TASK INSTRUCTIONS –
Lines in the listing below containing the string "Taşnak" are to be identified and copied.

DATA PROVIDED –

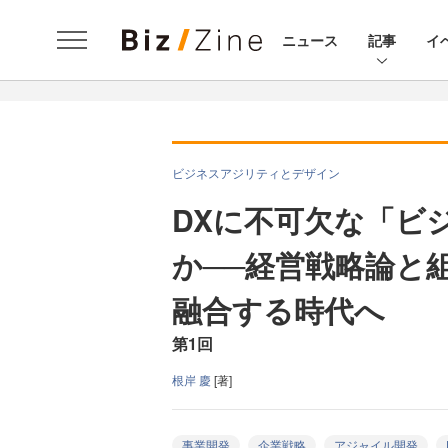
ニュース
記事
イ
ビジネスアジリティとデザイン
DXに不可欠な「ビ
か──経営戦略論と
融合する時代へ
第1回
根岸 慶
[著]
事業開発
企業戦略
アジャイル開発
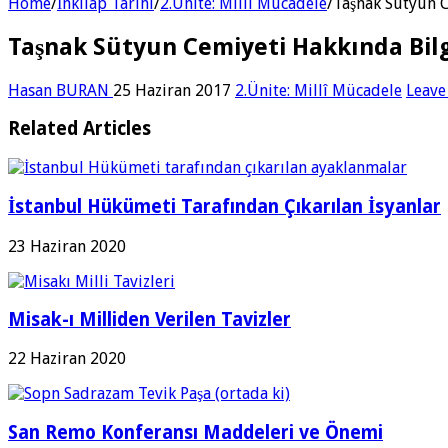
Home
/
İnkılap Tarihi
/
2.Ünite: Millî Mücadele
/
Taşnak Sütyun C
Taşnak Sütyun Cemiyeti Hakkında Bilg
Hasan BURAN
25 Haziran 2017
2.Ünite: Millî Mücadele
Leave
Related Articles
İstanbul Hükümeti Tarafından Çıkarılan İsyanlar
23 Haziran 2020
Misak-ı Milliden Verilen Tavizler
22 Haziran 2020
San Remo Konferansı Maddeleri ve Önemi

EXPECTED OUTPUT –
Taşnak Sütyun C
Taşnak Sütyun Cemiyeti Hakkında Bilg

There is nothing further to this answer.